## Série d'exercices:
**A.** Dans le texte sur la « cancel culture », à quelle date la lettre sur « la justice et la liberté de débattre » paraît-elle sur le site du magazine Harper's ?
**B.** Poursuivez le texte sur la « cancel culture » à partir de sa dernière phrase.

-------- Texte présenté --------

28 août 2020 | tiré du blogue IDENTITÉS POLITIQUES d’Éric Fassin - mediapart.fr
Dans la campagne médiatique contre la « cancel culture », il y a comme un air de déjà-vu. En 1990, un article du New York Times lançait l’offensive contre « l’hégémonie montante du politically correct ». Les médias recensaient alors des anecdotes alarmantes, souvent exagérées, parfois inventées, sur l’intolérance d’une gauche prompte à dénoncer le sexisme, l’homophobie et le racisme. Après la chute du Mur de Berlin, devenait l’emblème d’un nouvelle menace « illibérale », c’était le radicalisme de la chaire.
Pour l’essentiel, la polémique contre la cancel culture, ou « culture de l’annulation », ne fait que répéter les thèmes de la polémique contre le « politiquement correct », mis au goût du jour : de la discrimination positive, on est passé aux violences policières racistes avec Black Lives Matter, et des codes de conduite de la « sexual correctness » au hashtag (ou mot-dièse) #MeToo. Et aujourd’hui, on s’inquiète davantage du mouvement trans. Mais c’est bien la même complainte sur la « tyrannie des minorités » et le « maccarthysme de gauche », autrement dit, sur la persécution des hommes blancs hétérosexuels (et désormais des femmes « cis »). Bref, c’est encore et toujours : “on ne peut plus rien dire !”
Les protagonistes de la polémique
De même qu’il y a trente ans, la polémique se répand comme une traînée de poudre, non seulement aux États-Unis, mais aussi en France et dans de nombreux pays. Le 7 juillet 2020, une lettre sur « la justice et la liberté de débattre » est publiée sur le site du magazine Harper’s. Signée par “plus de 150 écrivains, artistes et journalistes” (dont certains étaient déjà engagés contre le politiquement correct trois décennies plus tôt), elle est traduite dès le lendemain sur le site du Monde. Dans les jours suivants, ce sera en Allemagne, aux Pays-Bas, au Japon…
Le 10 juillet, un même nombre de personnalités répondent point par point dans The Objective (ce site est consacré aux « communautés que le journalisme a coutume d’ignorer aux États-Unis »). On y compte moins de signatures prestigieuses ; plusieurs choisissent l’anonymat pour se protéger. L’objet de leur réponse, c’est d’ailleurs l’aveuglement du premier texte à la réalité des rapports de pouvoir. Comment peut-on défendre la liberté de débattre sans s’interroger sur ses conditions d’exercice ? On ne s’en étonnera pas, cette deuxième lettre ouverte ne connaîtra pas la même circulation : nulle part elle n’est traduite.

-------- Extrait des données --------

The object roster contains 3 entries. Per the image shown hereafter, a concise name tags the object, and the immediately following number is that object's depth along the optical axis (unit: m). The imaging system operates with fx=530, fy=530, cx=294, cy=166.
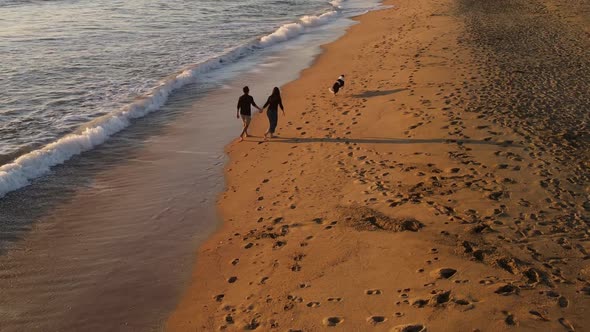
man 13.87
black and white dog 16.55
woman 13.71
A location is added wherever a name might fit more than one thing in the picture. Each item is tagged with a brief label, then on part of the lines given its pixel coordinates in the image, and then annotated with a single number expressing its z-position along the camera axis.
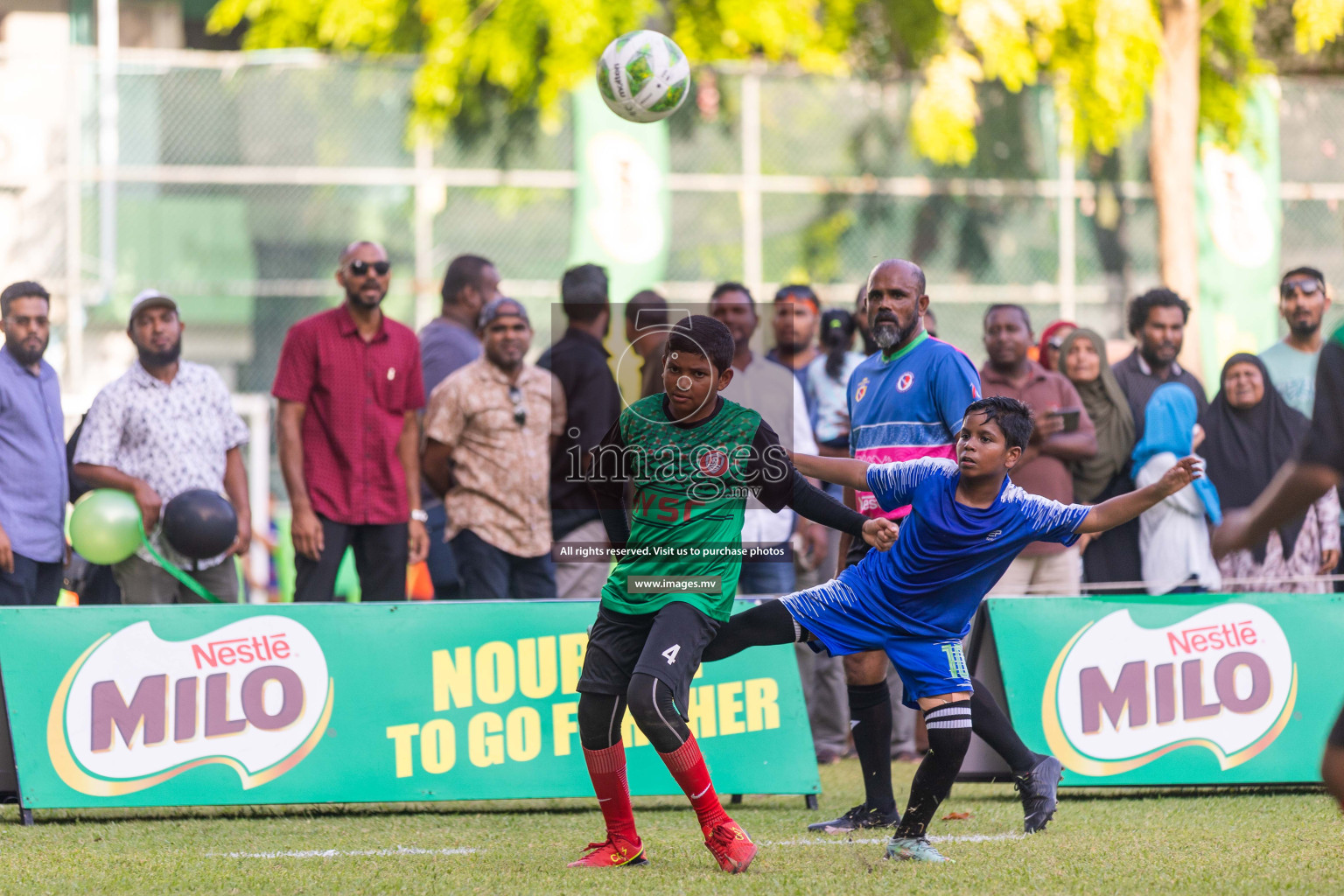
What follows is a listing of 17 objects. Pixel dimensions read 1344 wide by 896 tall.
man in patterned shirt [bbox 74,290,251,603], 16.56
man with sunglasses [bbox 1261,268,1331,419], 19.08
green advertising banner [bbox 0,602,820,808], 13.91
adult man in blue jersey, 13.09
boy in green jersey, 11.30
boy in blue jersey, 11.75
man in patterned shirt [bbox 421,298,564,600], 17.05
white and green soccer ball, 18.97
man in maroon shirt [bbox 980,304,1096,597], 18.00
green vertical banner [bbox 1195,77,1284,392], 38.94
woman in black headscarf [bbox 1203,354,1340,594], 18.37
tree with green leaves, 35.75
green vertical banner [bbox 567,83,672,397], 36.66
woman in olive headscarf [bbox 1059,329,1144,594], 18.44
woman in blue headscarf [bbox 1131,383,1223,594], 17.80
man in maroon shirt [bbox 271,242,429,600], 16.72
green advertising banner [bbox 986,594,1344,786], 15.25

--------

## Réponses:
**A.** Le 7 juillet 2020.

**B.**
La tribune de Harper’s s’inscrit en réaction contre les mobilisations raciales ou sexuelles des dernières années. Certes, elle salue d’emblée, en une phrase, ces « puissantes manifestations pour la justice raciale et sociale ». Reste que c’est pour leur reprocher, dans la suivante, de susciter un « conformisme idéologique » pétri de certitudes morales et d’intolérance idéologique. Certes, les signataires prennent soin de se démarquer de Donald Trump, qualifié de « véritable menace pour la démocratie ». Reste que le président venait tout juste, quatre mois avant l’élection, de s’en prendre à la cancel culture, qualifiée de « fascisme d’extrême gauche ».
C’était à l’occasion de la fête nationale, devant le Mont Rushmore (où il espère figurer un jour). Contre les manifestants, il envoie des troupes fédérales ; et le 4 juillet, il annonce des peines d’au moins dix ans de prison pour le seul fait de déboulonner une statue. Il n’empêche : trois jours plus tard, la lettre de Harper’s, si elle évite de nommer la cancel culture, renvoie dos-à-dos les deux camps, dans un même « climat d’intolérance général qui s’est installé de part et d’autre »...
Le texte se démarque certes de l’alt-right ; mais quel est le sens politique de cette intervention ? « La censure, que l’on s’attendait plutôt à voir surgir du côté de la droite radicale, se répand largement aussi dans notre culture. » Or les signataires sont de tous bords : ils (et elles) vont de la gauche, avec Noam Chomsky, jusqu’à la droite avec Francis Fukuyama, qui avait décrété « la fin de l’histoire » en 1992, ou David Frum, la plume de George W. Bush qui, dix ans plus tard, appelait à combattre « l’axe du mal » - en passant par des féministes comme Margaret Atwood ou Gloria Steinem. Avec un tel œcuménisme politique, que veut dire « notre culture » ?
Le New York Times illibéral ?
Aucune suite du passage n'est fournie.